Venus near the Pleiades is covered by a fortuitous cloud wisp that generates a red rimmed aureole/corona. At far left is Orion the Hunter. At his feet Rigel also shows an aureole.
An image from the Tihany Peninsula, Hungary by Tamas Ladanyi (astrophoto.hu). A single image with no colour processing.
The wooden pole structure is a shadoof for raising well water.

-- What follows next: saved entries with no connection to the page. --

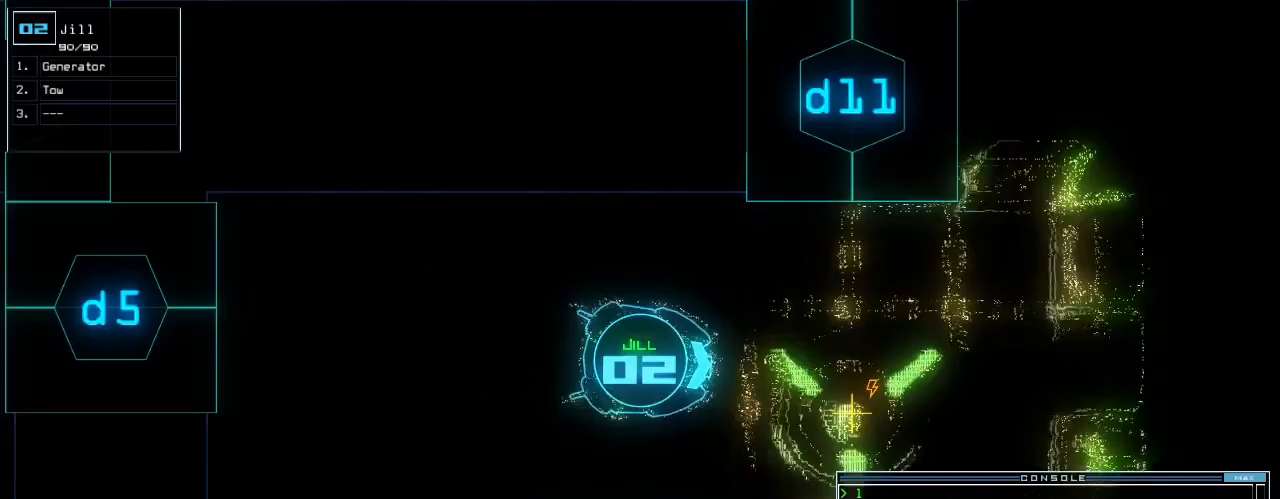
{"keys": ["g", "up"], "events": [[80, "up", "down"], [180, "left", "up"], [220, "right", "down"], [400, "right", "up"], [460, "g", "down"]]}
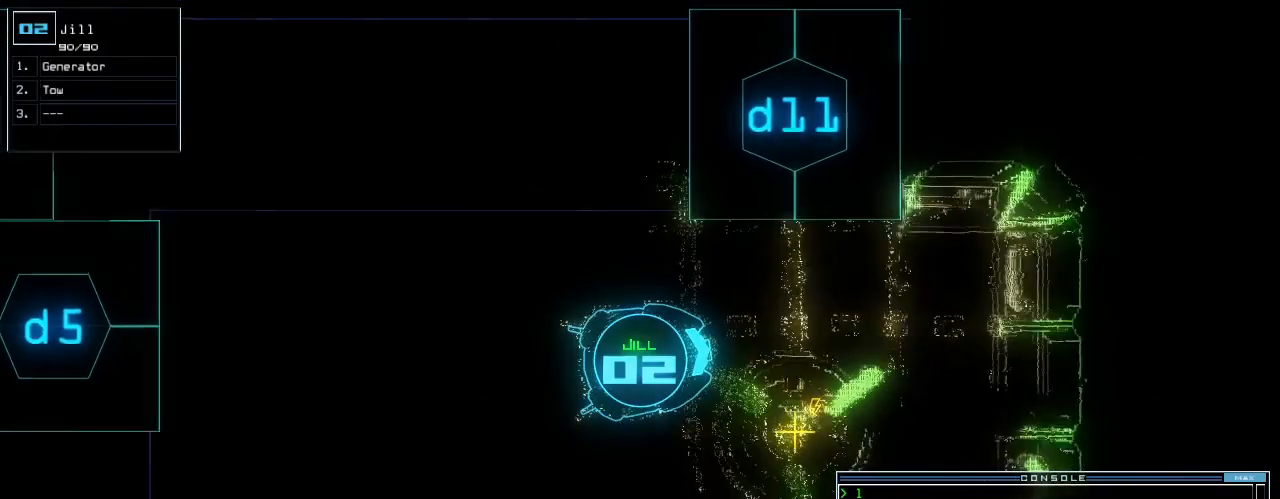
{"keys": [], "events": [[20, "e", "down"], [40, "g", "up"], [80, "up", "up"], [120, "e", "up"], [180, "return", "down"], [240, "return", "up"], [280, "space", "down"], [360, "space", "up"], [460, "c", "down"], [480, "c", "up"]]}
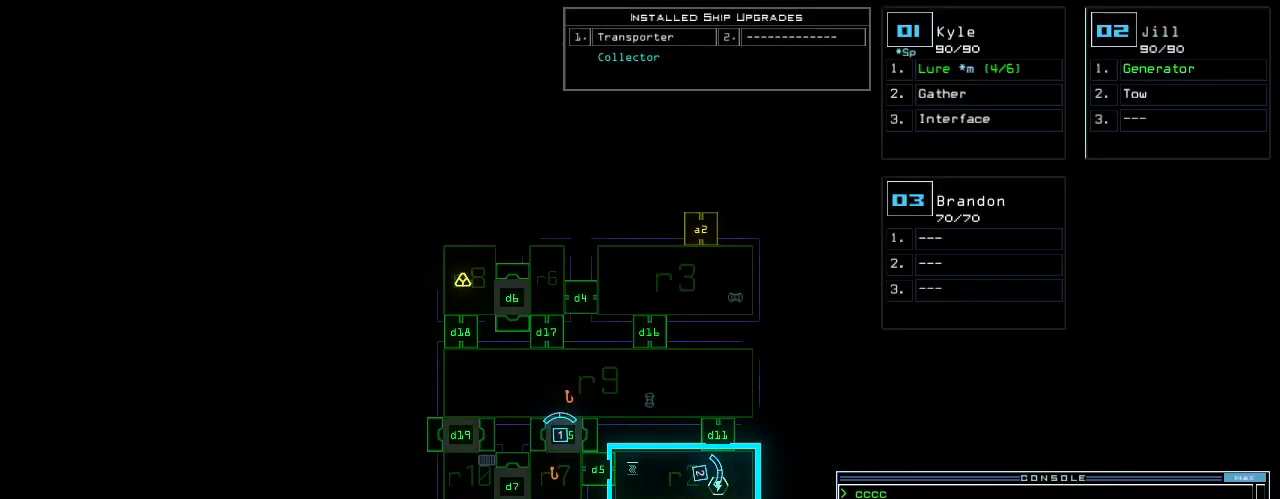
{"keys": ["1", "up"], "events": [[40, "c", "down"], [80, "return", "down"], [120, "c", "up"], [140, "return", "up"], [480, "up", "down"], [500, "1", "down"]]}
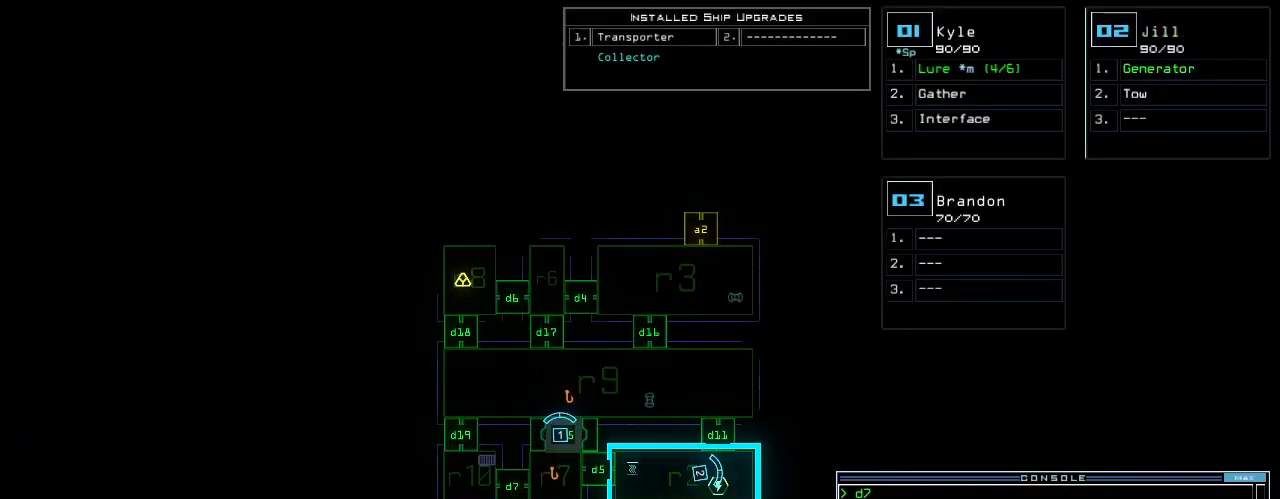
{"keys": ["up"]}
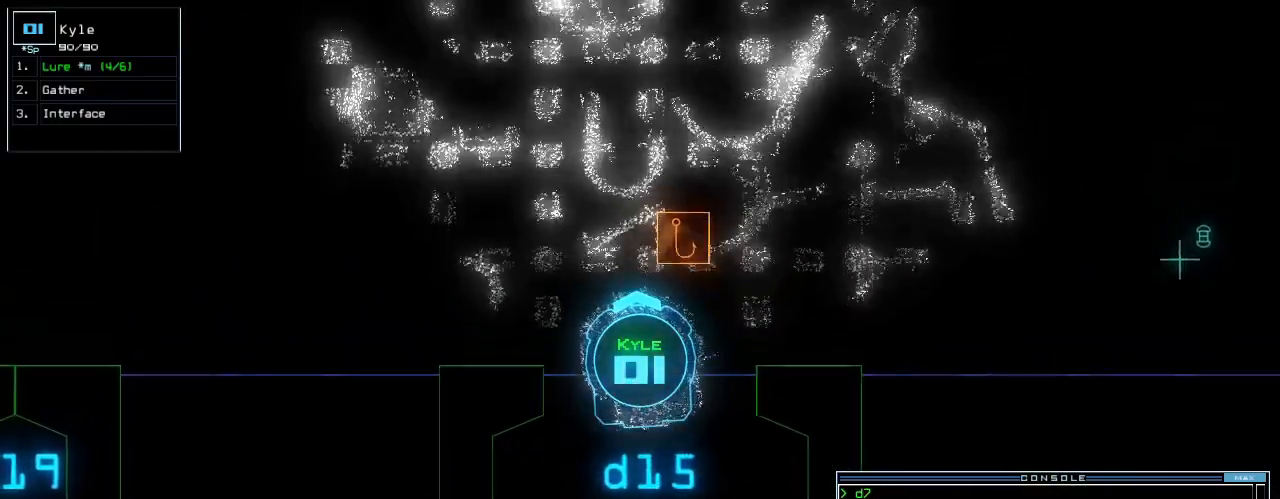
{"keys": ["up"]}
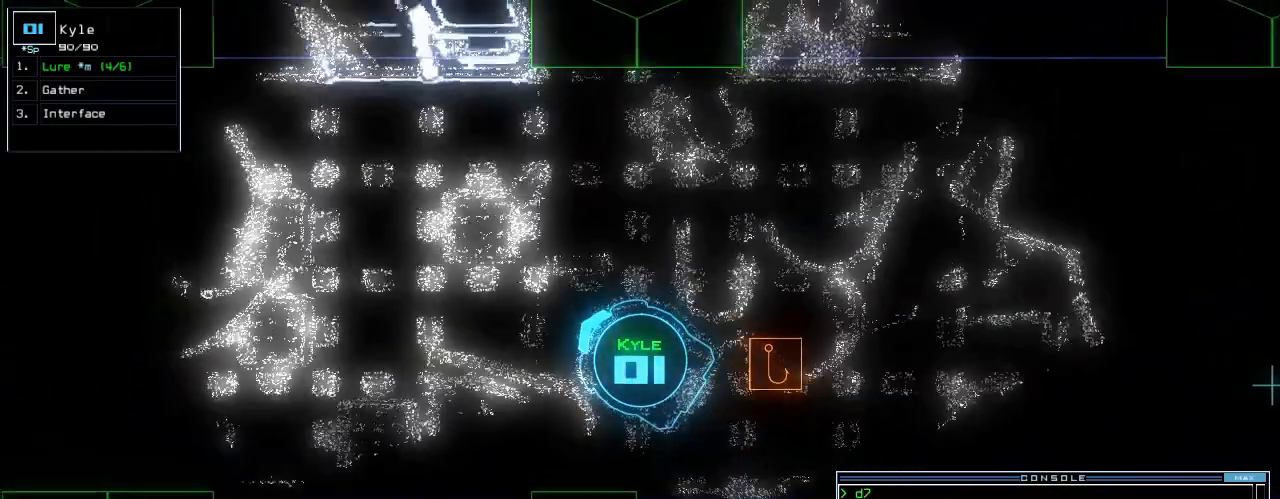
{"keys": ["up"]}
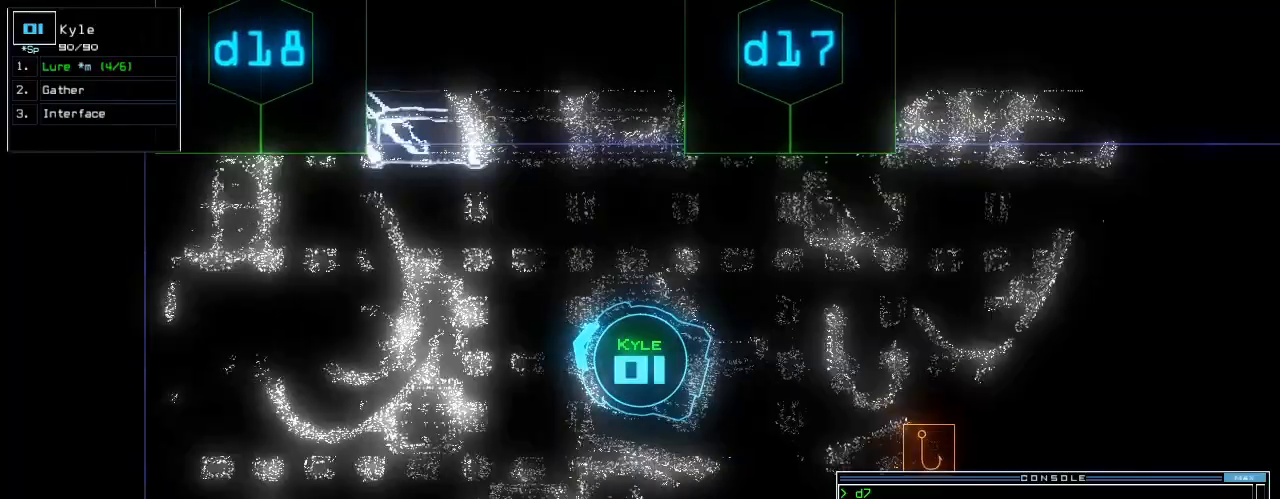
{"keys": ["up"]}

©Tamas Ladanyi, shown with permission
Scattering by a spherical particle
Light is mostly scattered from the periphery although some internal scattering occurs for transparent media. For simplicity and clarity the diagram has light scattered from just two points. The outgoing spherical waves overlap and interfere to produce in the far field a corona.
Aureoles & Coronae
Both are diffraction effects. Light scatters, diffracts, from small atmospheric particles - dust, cloud water droplets, pollen grains. When the scatterers are of the same size we see a multi-ringed corona. A wide size range gives an aureole. Somewhere betwixt the two extremes the aureole develops a red edge as here.
The scatterers here - cloud water droplets or ice crystals - are relatively large because the aureole is small. Smaller particles would be needed to make a noticeable aureole/corona around the moon or sun. Conversely, the large coronae seen around the moon would be exceeding rare around Venus because they would be too faint and diffuse.
From almost point sources like Venus or Jupiter we sometimes see oval aureoles. The scattering particles making those have some alignment in the clouds and present a non circular cross section to the incoming light waves.